:: SUPPLIED MATERIAL ::

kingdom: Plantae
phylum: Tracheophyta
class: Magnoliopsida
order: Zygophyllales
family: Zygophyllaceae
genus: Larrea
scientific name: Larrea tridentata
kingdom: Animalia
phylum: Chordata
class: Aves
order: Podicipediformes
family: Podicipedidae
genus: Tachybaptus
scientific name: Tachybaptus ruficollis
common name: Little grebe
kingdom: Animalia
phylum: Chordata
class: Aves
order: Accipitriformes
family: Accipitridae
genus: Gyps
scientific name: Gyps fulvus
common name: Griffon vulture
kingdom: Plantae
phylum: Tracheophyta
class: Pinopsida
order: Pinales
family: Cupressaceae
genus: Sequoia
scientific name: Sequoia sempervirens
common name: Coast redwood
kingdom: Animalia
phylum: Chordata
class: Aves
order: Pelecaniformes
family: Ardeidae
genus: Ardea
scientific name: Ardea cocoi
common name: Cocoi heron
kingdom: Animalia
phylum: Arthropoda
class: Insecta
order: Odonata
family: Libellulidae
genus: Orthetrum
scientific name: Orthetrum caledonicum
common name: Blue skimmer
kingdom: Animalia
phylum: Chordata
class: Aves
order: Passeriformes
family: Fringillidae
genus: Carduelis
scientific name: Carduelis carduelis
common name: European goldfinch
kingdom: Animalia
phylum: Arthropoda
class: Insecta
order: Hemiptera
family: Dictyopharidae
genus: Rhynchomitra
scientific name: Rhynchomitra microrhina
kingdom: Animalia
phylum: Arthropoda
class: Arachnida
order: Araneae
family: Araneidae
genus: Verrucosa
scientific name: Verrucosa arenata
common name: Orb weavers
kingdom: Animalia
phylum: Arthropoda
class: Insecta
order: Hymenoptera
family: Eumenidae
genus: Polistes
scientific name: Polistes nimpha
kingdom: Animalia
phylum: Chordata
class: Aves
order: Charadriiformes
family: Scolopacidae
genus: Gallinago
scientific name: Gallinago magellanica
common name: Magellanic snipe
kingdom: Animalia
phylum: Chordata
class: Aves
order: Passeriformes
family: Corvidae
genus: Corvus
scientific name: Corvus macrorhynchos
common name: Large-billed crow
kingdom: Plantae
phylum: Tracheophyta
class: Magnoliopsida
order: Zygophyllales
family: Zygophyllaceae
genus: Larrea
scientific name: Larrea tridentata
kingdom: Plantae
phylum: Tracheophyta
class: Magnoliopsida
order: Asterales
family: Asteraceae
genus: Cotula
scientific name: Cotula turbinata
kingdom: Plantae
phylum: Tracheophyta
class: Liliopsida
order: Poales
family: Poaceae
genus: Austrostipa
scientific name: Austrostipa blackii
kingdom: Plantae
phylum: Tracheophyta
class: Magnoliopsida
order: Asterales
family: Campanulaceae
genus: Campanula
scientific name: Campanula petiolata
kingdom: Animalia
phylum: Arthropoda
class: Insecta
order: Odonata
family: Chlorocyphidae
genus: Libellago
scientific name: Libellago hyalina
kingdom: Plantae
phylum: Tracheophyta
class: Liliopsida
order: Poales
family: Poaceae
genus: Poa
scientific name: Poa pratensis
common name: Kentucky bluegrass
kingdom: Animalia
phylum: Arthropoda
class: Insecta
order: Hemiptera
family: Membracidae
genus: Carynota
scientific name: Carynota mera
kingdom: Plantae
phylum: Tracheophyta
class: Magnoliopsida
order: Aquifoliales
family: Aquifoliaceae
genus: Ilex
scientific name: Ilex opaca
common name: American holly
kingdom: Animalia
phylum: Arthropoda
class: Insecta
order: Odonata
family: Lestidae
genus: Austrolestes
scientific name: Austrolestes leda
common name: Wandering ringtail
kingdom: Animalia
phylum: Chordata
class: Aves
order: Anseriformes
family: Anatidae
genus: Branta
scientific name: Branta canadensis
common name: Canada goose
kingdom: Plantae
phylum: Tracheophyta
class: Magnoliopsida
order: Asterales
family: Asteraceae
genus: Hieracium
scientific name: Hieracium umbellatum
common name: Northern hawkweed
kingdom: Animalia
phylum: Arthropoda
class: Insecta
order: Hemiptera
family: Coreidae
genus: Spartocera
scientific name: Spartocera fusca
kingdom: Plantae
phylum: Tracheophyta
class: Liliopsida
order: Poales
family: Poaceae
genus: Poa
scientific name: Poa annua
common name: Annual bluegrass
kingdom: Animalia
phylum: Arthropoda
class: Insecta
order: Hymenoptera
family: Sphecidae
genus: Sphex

:::

TASK TO COMPLETE:
Reproduce all of these rows with every "common name" changed to "vernacular name". Keep everything else the same.

RESPONSE TO THE EXERCISE:
kingdom: Plantae
phylum: Tracheophyta
class: Magnoliopsida
order: Zygophyllales
family: Zygophyllaceae
genus: Larrea
scientific name: Larrea tridentata
kingdom: Animalia
phylum: Chordata
class: Aves
order: Podicipediformes
family: Podicipedidae
genus: Tachybaptus
scientific name: Tachybaptus ruficollis
vernacular name: Little grebe
kingdom: Animalia
phylum: Chordata
class: Aves
order: Accipitriformes
family: Accipitridae
genus: Gyps
scientific name: Gyps fulvus
vernacular name: Griffon vulture
kingdom: Plantae
phylum: Tracheophyta
class: Pinopsida
order: Pinales
family: Cupressaceae
genus: Sequoia
scientific name: Sequoia sempervirens
vernacular name: Coast redwood
kingdom: Animalia
phylum: Chordata
class: Aves
order: Pelecaniformes
family: Ardeidae
genus: Ardea
scientific name: Ardea cocoi
vernacular name: Cocoi heron
kingdom: Animalia
phylum: Arthropoda
class: Insecta
order: Odonata
family: Libellulidae
genus: Orthetrum
scientific name: Orthetrum caledonicum
vernacular name: Blue skimmer
kingdom: Animalia
phylum: Chordata
class: Aves
order: Passeriformes
family: Fringillidae
genus: Carduelis
scientific name: Carduelis carduelis
vernacular name: European goldfinch
kingdom: Animalia
phylum: Arthropoda
class: Insecta
order: Hemiptera
family: Dictyopharidae
genus: Rhynchomitra
scientific name: Rhynchomitra microrhina
kingdom: Animalia
phylum: Arthropoda
class: Arachnida
order: Araneae
family: Araneidae
genus: Verrucosa
scientific name: Verrucosa arenata
vernacular name: Orb weavers
kingdom: Animalia
phylum: Arthropoda
class: Insecta
order: Hymenoptera
family: Eumenidae
genus: Polistes
scientific name: Polistes nimpha
kingdom: Animalia
phylum: Chordata
class: Aves
order: Charadriiformes
family: Scolopacidae
genus: Gallinago
scientific name: Gallinago magellanica
vernacular name: Magellanic snipe
kingdom: Animalia
phylum: Chordata
class: Aves
order: Passeriformes
family: Corvidae
genus: Corvus
scientific name: Corvus macrorhynchos
vernacular name: Large-billed crow
kingdom: Plantae
phylum: Tracheophyta
class: Magnoliopsida
order: Zygophyllales
family: Zygophyllaceae
genus: Larrea
scientific name: Larrea tridentata
kingdom: Plantae
phylum: Tracheophyta
class: Magnoliopsida
order: Asterales
family: Asteraceae
genus: Cotula
scientific name: Cotula turbinata
kingdom: Plantae
phylum: Tracheophyta
class: Liliopsida
order: Poales
family: Poaceae
genus: Austrostipa
scientific name: Austrostipa blackii
kingdom: Plantae
phylum: Tracheophyta
class: Magnoliopsida
order: Asterales
family: Campanulaceae
genus: Campanula
scientific name: Campanula petiolata
kingdom: Animalia
phylum: Arthropoda
class: Insecta
order: Odonata
family: Chlorocyphidae
genus: Libellago
scientific name: Libellago hyalina
kingdom: Plantae
phylum: Tracheophyta
class: Liliopsida
order: Poales
family: Poaceae
genus: Poa
scientific name: Poa pratensis
vernacular name: Kentucky bluegrass
kingdom: Animalia
phylum: Arthropoda
class: Insecta
order: Hemiptera
family: Membracidae
genus: Carynota
scientific name: Carynota mera
kingdom: Plantae
phylum: Tracheophyta
class: Magnoliopsida
order: Aquifoliales
family: Aquifoliaceae
genus: Ilex
scientific name: Ilex opaca
vernacular name: American holly
kingdom: Animalia
phylum: Arthropoda
class: Insecta
order: Odonata
family: Lestidae
genus: Austrolestes
scientific name: Austrolestes leda
vernacular name: Wandering ringtail
kingdom: Animalia
phylum: Chordata
class: Aves
order: Anseriformes
family: Anatidae
genus: Branta
scientific name: Branta canadensis
vernacular name: Canada goose
kingdom: Plantae
phylum: Tracheophyta
class: Magnoliopsida
order: Asterales
family: Asteraceae
genus: Hieracium
scientific name: Hieracium umbellatum
vernacular name: Northern hawkweed
kingdom: Animalia
phylum: Arthropoda
class: Insecta
order: Hemiptera
family: Coreidae
genus: Spartocera
scientific name: Spartocera fusca
kingdom: Plantae
phylum: Tracheophyta
class: Liliopsida
order: Poales
family: Poaceae
genus: Poa
scientific name: Poa annua
vernacular name: Annual bluegrass
kingdom: Animalia
phylum: Arthropoda
class: Insecta
order: Hymenoptera
family: Sphecidae
genus: Sphex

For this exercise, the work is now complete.